The medical evidence indicates that a person can become infected with AIDS by sexual contact with someone infected with the AIDS virus or by sharing drug needles and syringes with an infected person. See also Maddox v. Goode, No. 88-7880 (E.D.Pa. February 27, 1989) (Westlaw 1989 WL 17544), and Glick v. Henderson, 855 F.2d 536, 539-40 (8th Cir.1988). However, the plaintiff has alleged no facts nor produced any summary judgment evidence indicating there were instances of sexual contact among inmates, intravenous drug use between himself and Charles Cunningham, nor any other activities that could pose a serious risk of transmission of AIDS. This Court finds that under the facts alleged and the summary judgment evidence presented, the United States Constitution does not require the segregation of HIV-positive inmates from the general inmate population of Lubbock County Jail. See Maddox, No. 88-7880; Glick, 855 F.2d at 539-40; see also, Muhammad v. Frame, No. 87-5282 (E.D.Pa. September 11, 1987) (Westlaw 1987 WL 16889). In addition, the plaintiff has failed to controvert with proper summary judgment evidence that the initial test of Charles Cunningham was anything other than a "false positive" as shown by the subsequent tests.

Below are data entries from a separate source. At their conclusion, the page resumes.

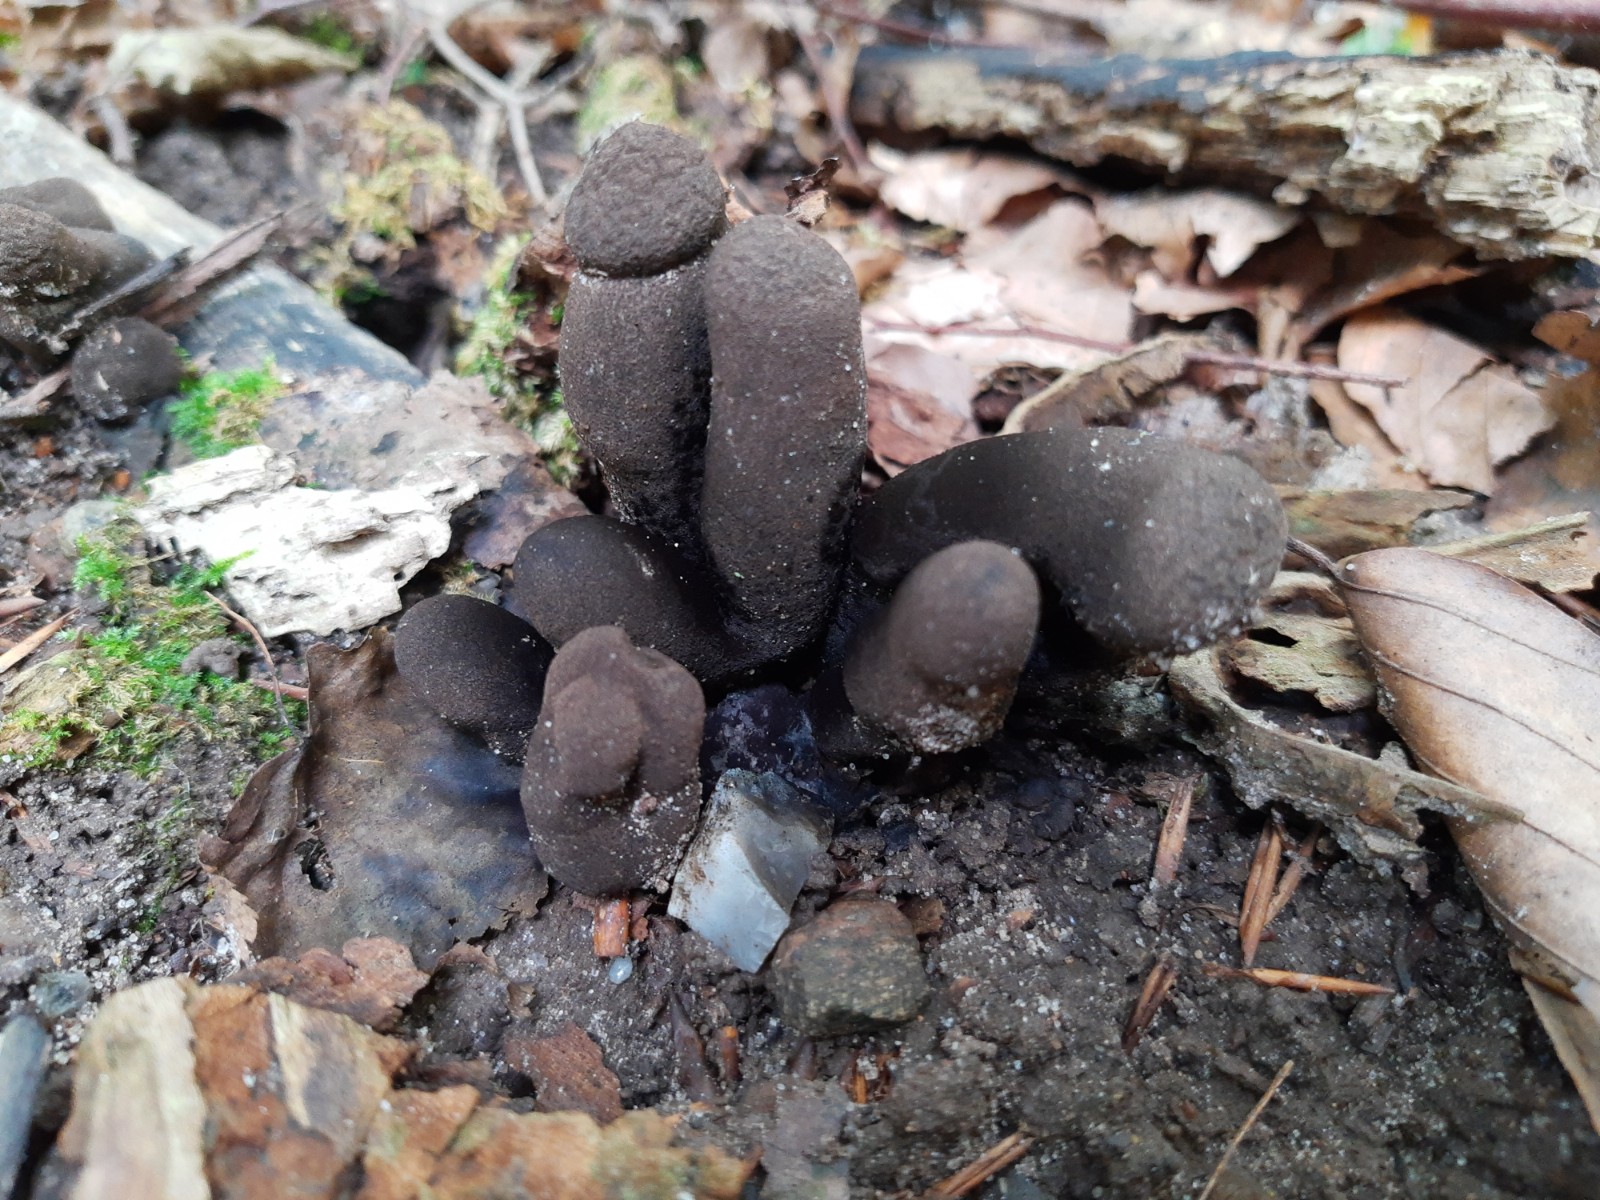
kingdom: Fungi
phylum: Ascomycota
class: Sordariomycetes
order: Xylariales
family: Xylariaceae
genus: Xylaria
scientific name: Xylaria polymorpha
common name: kølle-stødsvamp
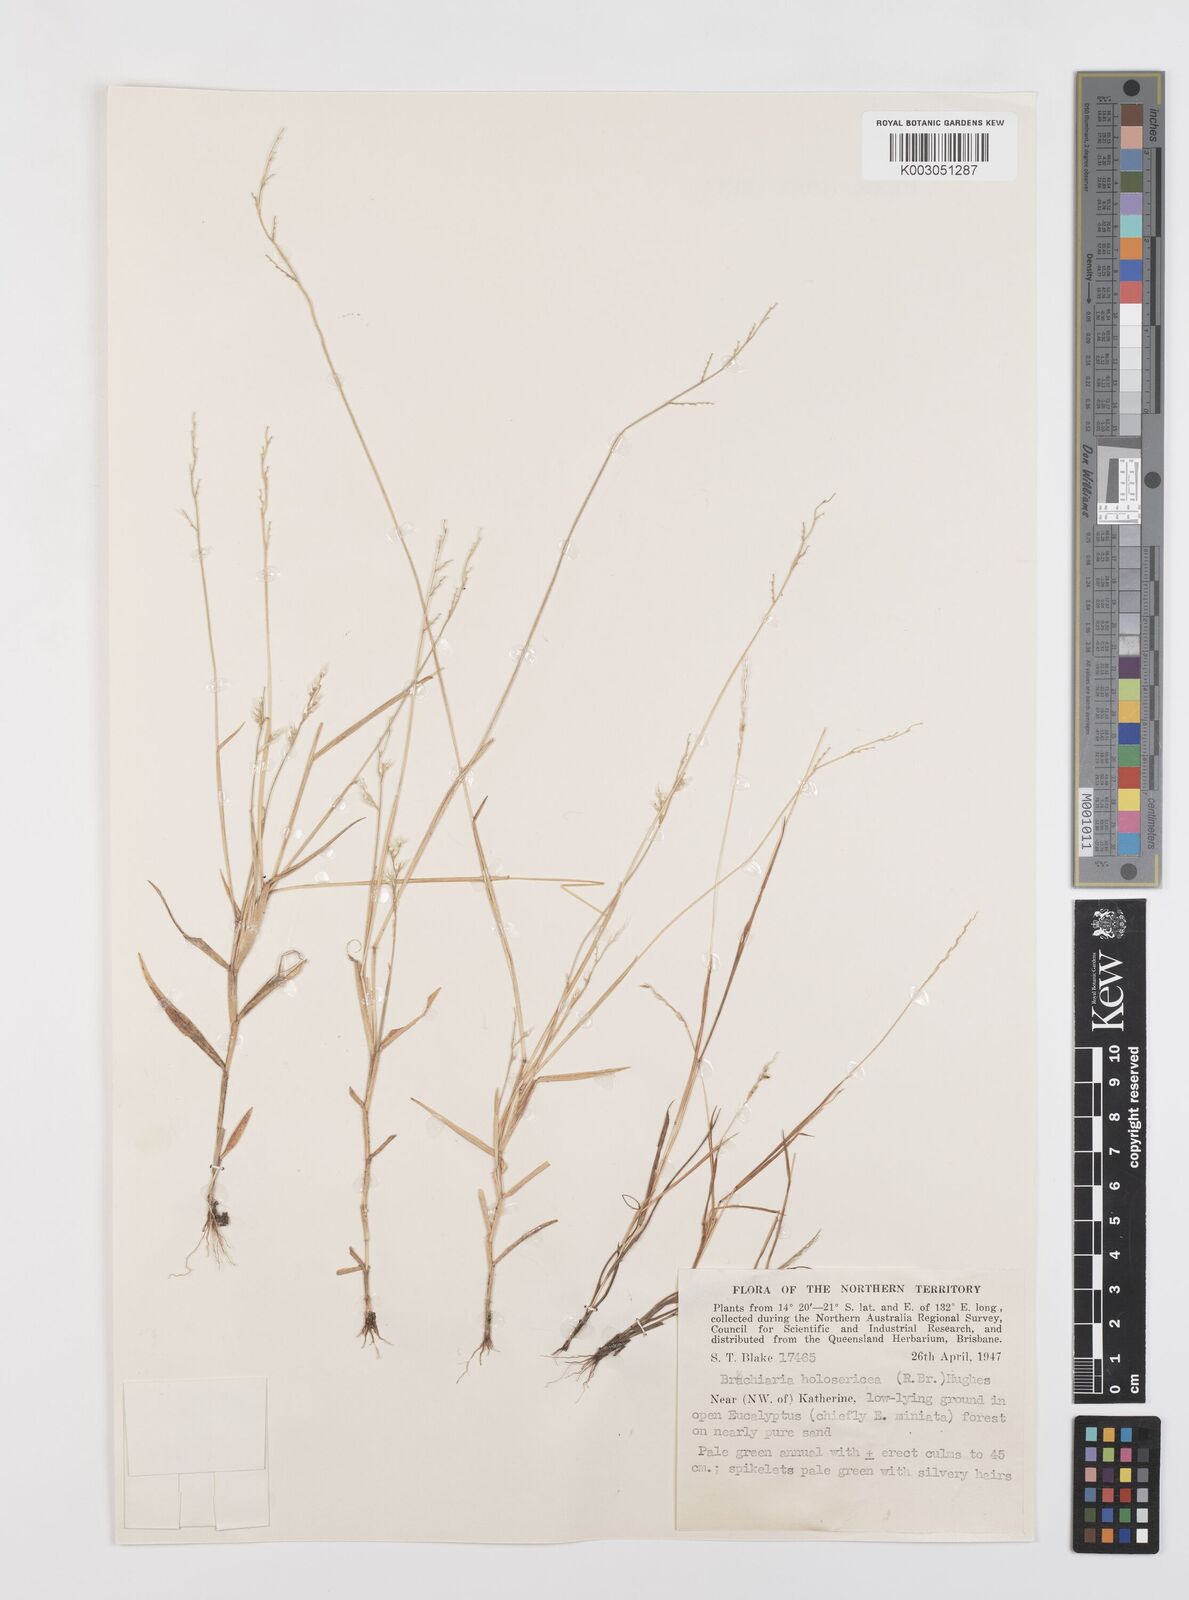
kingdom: Plantae
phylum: Tracheophyta
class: Liliopsida
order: Poales
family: Poaceae
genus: Urochloa
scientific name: Urochloa holosericea
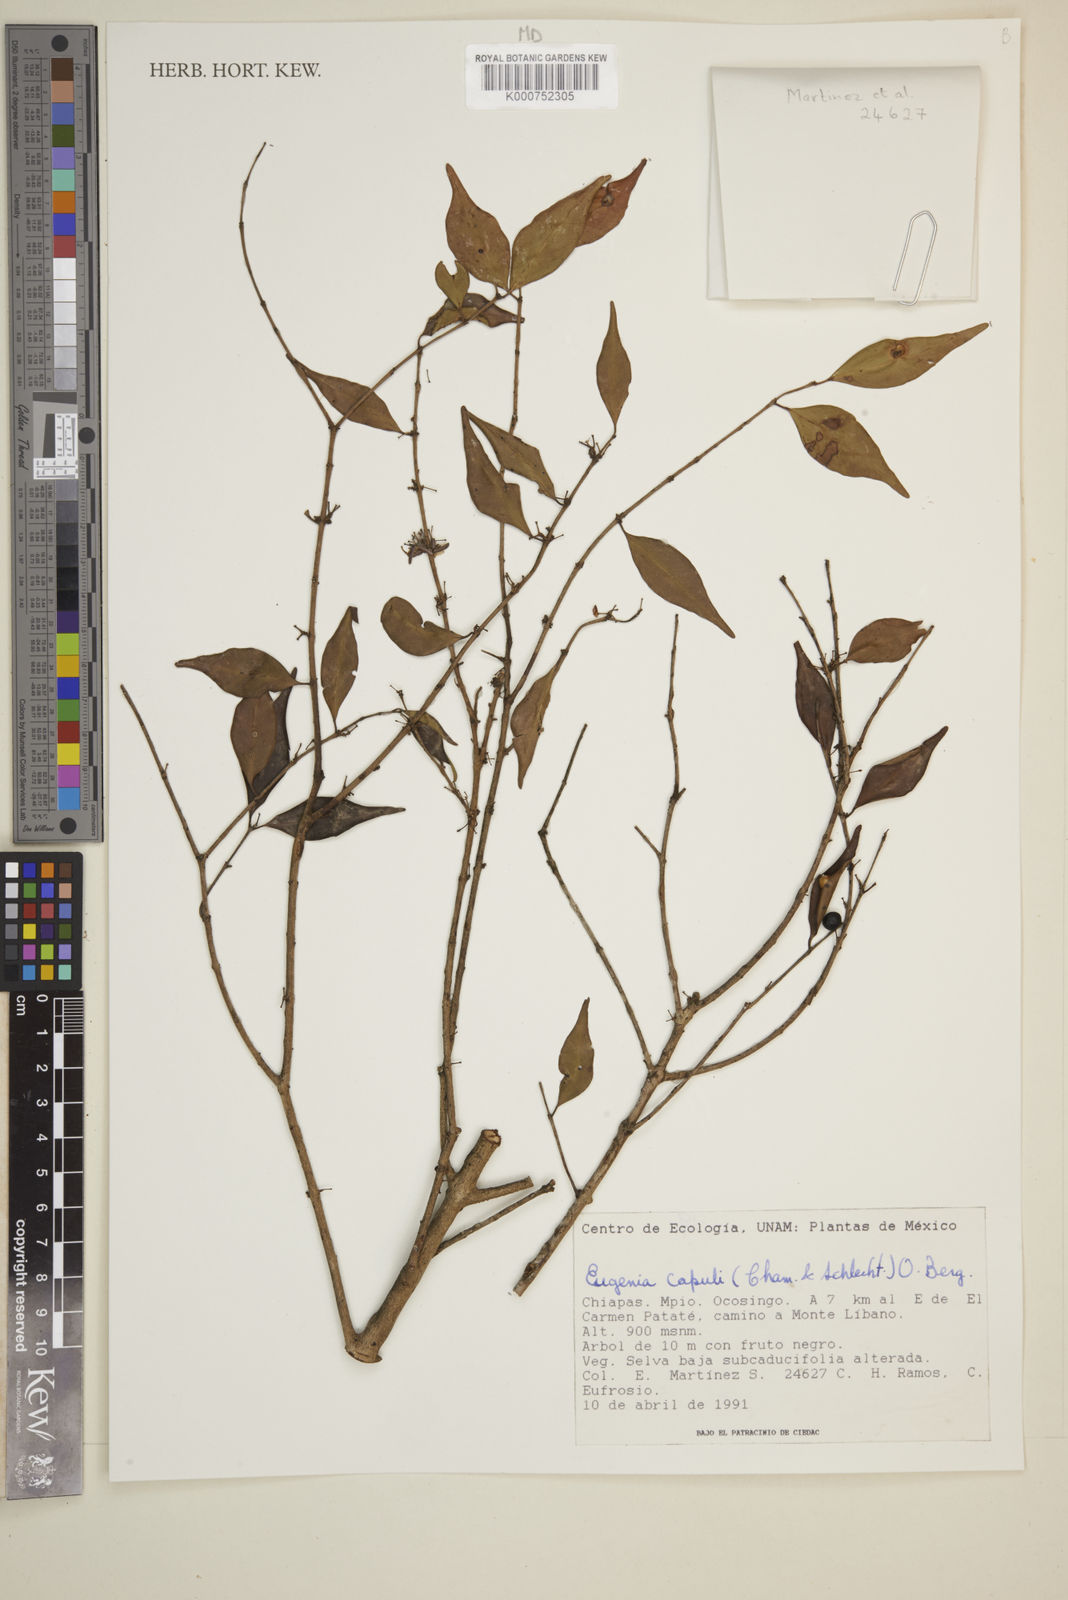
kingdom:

The plaintiff has wholly failed to produce evidence of any other violation of a constitutional right by defendants, Keesee and Addington.


Judgment shall be entered for the defendants, in accordance with the above. Plaintiff shall bear all costs of court.



[1] Additionally, the plaintiff agrees that the Clayton case presented virtually identical facts and issues of law as this case. See Plaintiff's Response, at II.

[2] The plaintiff states he "will assume that `facts' 1 through 12 are true." See id. at I.